Exercise:
Extract each line of the records below that contains the word "lines".

Supplied data:
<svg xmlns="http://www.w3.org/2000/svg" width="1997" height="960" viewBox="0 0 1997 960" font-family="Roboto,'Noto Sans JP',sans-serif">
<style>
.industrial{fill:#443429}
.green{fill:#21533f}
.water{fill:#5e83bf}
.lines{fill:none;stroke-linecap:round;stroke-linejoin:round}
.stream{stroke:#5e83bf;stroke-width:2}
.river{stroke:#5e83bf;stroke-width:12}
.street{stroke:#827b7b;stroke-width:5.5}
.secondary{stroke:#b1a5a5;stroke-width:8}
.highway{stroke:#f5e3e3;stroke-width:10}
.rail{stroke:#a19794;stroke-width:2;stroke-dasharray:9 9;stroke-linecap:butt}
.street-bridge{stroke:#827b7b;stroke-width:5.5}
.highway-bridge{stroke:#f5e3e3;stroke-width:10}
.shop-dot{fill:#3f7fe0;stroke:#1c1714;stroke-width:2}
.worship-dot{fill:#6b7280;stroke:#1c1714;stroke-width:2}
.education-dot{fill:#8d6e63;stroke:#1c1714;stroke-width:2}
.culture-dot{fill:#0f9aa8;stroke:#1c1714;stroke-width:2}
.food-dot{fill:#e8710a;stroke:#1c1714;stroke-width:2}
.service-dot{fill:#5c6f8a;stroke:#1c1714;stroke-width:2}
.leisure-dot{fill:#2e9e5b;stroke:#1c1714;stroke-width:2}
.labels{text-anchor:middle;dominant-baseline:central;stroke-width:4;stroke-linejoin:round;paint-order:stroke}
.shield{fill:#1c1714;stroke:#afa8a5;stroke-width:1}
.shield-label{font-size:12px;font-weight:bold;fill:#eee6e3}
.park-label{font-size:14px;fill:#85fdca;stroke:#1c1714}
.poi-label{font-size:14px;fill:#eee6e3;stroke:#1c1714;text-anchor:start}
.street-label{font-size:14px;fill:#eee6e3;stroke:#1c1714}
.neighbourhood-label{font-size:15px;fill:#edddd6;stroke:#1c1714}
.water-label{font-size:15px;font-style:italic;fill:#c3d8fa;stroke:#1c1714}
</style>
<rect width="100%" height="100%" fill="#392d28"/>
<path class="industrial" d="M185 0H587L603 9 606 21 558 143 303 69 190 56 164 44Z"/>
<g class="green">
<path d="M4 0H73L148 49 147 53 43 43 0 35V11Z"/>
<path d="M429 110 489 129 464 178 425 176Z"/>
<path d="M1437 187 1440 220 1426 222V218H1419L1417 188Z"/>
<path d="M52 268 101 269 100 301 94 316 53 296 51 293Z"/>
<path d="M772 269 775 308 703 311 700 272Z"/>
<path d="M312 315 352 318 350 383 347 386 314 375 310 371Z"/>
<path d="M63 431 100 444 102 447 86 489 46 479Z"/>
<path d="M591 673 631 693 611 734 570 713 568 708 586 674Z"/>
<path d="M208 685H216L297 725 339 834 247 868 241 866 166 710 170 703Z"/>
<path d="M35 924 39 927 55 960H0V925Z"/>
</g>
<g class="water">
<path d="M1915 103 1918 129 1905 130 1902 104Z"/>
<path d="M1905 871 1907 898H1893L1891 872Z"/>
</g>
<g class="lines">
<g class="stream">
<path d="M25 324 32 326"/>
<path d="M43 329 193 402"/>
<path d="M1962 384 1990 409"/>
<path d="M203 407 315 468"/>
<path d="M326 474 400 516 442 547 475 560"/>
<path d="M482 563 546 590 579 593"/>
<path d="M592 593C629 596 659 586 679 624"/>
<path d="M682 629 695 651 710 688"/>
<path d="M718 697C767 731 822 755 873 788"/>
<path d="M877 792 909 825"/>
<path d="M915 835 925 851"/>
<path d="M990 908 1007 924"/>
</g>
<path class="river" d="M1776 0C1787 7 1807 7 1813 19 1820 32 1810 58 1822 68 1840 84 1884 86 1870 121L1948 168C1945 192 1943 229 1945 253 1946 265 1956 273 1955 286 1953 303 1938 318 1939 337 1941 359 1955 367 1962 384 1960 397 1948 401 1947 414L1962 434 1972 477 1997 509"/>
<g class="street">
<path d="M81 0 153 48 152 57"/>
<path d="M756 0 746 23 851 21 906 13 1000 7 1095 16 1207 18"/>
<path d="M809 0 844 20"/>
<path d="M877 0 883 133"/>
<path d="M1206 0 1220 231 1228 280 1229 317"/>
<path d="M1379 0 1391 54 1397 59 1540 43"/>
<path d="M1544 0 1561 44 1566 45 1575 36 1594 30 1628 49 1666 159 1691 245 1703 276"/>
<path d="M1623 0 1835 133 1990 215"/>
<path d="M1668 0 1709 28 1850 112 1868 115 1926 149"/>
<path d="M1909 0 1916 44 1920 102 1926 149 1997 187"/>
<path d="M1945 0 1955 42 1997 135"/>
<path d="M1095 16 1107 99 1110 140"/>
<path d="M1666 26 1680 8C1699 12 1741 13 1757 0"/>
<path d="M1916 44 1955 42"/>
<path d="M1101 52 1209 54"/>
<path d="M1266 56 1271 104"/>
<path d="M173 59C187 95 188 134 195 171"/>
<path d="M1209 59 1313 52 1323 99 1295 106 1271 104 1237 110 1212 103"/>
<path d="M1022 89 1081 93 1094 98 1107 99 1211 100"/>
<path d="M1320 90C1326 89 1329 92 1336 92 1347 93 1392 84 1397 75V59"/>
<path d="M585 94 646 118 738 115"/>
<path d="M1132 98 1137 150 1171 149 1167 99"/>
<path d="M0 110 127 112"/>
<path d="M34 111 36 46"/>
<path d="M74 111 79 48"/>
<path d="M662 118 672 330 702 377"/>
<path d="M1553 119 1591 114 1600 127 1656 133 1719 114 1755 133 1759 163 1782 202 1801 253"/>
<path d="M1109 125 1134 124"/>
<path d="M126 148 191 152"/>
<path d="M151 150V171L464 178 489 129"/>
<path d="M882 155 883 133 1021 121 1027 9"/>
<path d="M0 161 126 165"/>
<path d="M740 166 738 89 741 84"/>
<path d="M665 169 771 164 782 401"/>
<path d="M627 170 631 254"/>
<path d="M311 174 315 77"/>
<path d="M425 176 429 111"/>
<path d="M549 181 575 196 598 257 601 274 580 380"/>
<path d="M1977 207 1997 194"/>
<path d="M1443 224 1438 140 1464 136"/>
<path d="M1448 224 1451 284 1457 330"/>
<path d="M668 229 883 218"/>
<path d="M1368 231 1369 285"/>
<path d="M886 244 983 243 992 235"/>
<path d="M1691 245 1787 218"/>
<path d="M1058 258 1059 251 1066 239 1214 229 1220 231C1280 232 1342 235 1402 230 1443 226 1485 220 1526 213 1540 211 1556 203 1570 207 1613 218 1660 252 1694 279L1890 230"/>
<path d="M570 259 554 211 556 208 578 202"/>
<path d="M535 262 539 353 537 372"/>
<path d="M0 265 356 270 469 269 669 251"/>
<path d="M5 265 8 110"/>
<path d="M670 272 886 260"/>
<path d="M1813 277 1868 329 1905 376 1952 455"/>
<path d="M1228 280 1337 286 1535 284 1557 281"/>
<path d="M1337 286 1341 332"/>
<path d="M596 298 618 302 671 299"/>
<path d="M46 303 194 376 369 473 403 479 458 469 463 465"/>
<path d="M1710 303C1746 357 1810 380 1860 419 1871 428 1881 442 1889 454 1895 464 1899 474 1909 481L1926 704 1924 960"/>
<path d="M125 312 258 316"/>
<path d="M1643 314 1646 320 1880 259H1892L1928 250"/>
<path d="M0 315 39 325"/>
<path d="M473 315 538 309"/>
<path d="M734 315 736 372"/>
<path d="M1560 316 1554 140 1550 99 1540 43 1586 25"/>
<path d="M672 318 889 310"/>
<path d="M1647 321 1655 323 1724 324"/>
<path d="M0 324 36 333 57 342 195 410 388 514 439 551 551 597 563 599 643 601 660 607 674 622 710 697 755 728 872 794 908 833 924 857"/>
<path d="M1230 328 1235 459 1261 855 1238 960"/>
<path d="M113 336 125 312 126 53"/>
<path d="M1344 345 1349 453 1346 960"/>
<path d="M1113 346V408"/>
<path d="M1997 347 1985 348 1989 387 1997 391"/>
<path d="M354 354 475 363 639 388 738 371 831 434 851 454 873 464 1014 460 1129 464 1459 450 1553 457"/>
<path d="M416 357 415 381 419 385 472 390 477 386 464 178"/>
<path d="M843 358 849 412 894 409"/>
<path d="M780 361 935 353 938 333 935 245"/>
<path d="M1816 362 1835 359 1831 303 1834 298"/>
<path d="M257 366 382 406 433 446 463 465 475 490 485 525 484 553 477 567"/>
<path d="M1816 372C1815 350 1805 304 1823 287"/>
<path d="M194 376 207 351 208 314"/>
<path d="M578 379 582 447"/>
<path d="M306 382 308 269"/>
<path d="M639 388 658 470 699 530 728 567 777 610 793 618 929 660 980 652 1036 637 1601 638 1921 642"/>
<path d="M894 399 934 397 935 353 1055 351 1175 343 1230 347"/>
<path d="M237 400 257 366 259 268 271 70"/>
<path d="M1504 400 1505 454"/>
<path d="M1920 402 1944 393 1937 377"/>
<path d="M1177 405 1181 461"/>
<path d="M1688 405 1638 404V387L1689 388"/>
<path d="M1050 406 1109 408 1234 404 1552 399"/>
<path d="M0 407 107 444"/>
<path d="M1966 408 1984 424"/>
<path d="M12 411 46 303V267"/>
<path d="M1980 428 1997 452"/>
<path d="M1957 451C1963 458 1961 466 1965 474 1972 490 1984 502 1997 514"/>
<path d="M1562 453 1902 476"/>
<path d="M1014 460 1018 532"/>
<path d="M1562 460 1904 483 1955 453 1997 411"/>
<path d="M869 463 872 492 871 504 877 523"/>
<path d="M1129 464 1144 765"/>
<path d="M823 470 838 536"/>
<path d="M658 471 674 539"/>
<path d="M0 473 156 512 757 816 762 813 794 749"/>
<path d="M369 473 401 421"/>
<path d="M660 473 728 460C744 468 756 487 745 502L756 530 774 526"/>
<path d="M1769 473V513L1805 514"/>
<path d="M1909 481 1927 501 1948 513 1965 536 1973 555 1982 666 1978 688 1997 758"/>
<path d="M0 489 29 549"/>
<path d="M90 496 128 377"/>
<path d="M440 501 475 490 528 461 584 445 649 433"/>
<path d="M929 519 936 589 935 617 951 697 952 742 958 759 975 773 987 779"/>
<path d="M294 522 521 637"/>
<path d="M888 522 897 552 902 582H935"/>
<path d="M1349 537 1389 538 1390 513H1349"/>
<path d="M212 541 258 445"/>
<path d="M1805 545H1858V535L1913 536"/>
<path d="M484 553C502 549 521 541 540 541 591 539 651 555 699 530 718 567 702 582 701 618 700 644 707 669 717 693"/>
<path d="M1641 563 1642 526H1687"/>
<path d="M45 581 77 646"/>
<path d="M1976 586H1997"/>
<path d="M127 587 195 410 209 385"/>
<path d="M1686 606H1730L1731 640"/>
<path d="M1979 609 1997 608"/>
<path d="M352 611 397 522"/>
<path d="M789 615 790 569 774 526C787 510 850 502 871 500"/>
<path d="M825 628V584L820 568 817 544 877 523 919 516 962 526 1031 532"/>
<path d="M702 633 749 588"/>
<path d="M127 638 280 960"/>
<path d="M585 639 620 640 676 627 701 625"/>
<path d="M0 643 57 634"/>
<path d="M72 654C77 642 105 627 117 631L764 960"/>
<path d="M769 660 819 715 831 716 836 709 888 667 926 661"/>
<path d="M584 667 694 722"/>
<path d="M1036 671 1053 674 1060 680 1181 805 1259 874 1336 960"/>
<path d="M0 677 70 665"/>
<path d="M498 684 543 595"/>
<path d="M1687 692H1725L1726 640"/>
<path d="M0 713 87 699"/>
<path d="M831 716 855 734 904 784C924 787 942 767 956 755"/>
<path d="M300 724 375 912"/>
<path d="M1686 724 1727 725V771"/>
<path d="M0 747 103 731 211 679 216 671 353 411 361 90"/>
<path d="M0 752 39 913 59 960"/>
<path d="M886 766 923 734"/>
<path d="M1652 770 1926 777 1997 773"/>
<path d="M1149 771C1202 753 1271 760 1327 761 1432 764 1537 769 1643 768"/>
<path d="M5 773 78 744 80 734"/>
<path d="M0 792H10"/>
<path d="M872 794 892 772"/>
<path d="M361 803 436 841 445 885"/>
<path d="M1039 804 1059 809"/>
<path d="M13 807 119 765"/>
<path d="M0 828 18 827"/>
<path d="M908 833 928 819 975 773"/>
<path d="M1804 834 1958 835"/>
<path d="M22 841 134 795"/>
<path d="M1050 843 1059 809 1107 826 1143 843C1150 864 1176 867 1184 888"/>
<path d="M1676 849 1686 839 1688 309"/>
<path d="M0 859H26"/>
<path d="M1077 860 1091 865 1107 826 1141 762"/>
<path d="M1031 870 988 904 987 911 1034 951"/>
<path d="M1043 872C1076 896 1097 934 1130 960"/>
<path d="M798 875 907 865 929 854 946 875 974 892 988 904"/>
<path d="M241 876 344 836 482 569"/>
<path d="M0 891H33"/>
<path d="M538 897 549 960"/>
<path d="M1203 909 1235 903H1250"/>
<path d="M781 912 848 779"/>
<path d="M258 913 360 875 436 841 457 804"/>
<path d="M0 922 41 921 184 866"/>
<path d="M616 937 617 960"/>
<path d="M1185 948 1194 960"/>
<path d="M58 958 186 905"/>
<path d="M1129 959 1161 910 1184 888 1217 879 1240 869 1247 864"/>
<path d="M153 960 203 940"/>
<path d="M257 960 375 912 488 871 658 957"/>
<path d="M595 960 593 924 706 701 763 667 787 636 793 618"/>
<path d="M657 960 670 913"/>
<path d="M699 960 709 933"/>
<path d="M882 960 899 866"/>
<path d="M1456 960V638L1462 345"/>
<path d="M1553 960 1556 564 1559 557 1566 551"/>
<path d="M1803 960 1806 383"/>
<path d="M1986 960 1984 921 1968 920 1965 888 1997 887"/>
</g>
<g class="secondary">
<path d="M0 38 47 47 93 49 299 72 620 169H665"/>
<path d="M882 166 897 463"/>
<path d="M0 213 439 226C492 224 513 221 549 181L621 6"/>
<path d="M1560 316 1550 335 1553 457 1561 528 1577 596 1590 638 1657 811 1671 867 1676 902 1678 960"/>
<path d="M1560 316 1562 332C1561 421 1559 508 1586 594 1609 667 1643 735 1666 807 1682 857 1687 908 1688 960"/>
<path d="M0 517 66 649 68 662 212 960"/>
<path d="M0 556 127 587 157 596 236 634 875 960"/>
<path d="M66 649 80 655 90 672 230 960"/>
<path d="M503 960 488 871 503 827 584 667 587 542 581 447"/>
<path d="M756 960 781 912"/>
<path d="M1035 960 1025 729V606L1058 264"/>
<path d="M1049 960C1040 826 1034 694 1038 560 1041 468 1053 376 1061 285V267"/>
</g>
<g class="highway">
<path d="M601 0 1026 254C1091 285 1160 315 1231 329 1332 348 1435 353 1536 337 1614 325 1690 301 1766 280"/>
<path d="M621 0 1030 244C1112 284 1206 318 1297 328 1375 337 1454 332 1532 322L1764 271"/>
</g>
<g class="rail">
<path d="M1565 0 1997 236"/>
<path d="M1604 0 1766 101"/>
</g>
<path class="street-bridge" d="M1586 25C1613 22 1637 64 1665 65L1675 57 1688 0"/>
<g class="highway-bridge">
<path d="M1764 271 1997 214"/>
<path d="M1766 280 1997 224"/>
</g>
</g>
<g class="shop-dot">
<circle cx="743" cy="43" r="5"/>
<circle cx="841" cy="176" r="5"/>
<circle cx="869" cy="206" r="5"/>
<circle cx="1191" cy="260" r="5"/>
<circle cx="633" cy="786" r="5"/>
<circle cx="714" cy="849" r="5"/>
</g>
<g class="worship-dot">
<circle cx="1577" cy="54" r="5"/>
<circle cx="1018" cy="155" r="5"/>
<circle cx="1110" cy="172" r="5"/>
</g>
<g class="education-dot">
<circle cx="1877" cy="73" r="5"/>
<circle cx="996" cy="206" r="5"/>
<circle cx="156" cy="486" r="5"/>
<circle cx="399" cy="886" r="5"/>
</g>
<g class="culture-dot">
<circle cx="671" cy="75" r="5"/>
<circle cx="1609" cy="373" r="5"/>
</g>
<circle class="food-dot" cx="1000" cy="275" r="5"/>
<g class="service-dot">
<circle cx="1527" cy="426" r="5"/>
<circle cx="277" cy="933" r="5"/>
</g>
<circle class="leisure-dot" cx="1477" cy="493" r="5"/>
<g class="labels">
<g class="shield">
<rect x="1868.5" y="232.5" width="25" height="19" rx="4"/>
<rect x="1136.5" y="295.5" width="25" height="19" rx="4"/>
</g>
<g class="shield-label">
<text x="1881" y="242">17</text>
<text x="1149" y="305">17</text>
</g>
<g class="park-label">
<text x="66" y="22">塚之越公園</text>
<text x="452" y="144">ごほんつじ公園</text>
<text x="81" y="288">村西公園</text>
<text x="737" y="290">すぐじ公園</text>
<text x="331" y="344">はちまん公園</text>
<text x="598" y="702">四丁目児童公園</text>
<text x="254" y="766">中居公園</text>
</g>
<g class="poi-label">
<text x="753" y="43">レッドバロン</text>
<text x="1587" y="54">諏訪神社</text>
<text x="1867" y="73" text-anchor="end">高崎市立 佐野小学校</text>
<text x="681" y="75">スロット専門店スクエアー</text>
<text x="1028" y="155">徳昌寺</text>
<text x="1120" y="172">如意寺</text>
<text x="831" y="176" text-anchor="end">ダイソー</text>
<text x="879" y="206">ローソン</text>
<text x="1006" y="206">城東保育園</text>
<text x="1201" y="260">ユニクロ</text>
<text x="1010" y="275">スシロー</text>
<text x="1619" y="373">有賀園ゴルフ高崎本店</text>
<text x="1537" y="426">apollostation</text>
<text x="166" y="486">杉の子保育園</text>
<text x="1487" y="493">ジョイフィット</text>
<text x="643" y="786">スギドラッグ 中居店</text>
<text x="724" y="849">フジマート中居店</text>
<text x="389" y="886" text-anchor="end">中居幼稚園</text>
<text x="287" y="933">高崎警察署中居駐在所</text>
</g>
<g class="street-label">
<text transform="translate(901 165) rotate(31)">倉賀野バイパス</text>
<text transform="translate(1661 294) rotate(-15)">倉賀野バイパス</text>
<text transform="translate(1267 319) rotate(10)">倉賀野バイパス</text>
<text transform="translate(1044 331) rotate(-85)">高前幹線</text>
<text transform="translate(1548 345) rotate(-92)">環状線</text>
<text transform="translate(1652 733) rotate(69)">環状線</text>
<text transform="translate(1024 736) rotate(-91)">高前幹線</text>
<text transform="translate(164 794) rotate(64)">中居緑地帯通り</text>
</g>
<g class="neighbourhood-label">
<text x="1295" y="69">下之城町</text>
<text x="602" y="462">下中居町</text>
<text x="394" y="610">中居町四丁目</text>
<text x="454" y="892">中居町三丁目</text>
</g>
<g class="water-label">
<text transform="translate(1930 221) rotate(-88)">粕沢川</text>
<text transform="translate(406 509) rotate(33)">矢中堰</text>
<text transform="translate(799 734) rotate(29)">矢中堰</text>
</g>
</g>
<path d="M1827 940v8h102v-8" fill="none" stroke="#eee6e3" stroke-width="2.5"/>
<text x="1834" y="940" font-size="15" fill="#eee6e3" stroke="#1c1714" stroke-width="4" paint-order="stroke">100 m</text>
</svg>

Written answer:
.lines{fill:none;stroke-linecap:round;stroke-linejoin:round}
<g class="lines">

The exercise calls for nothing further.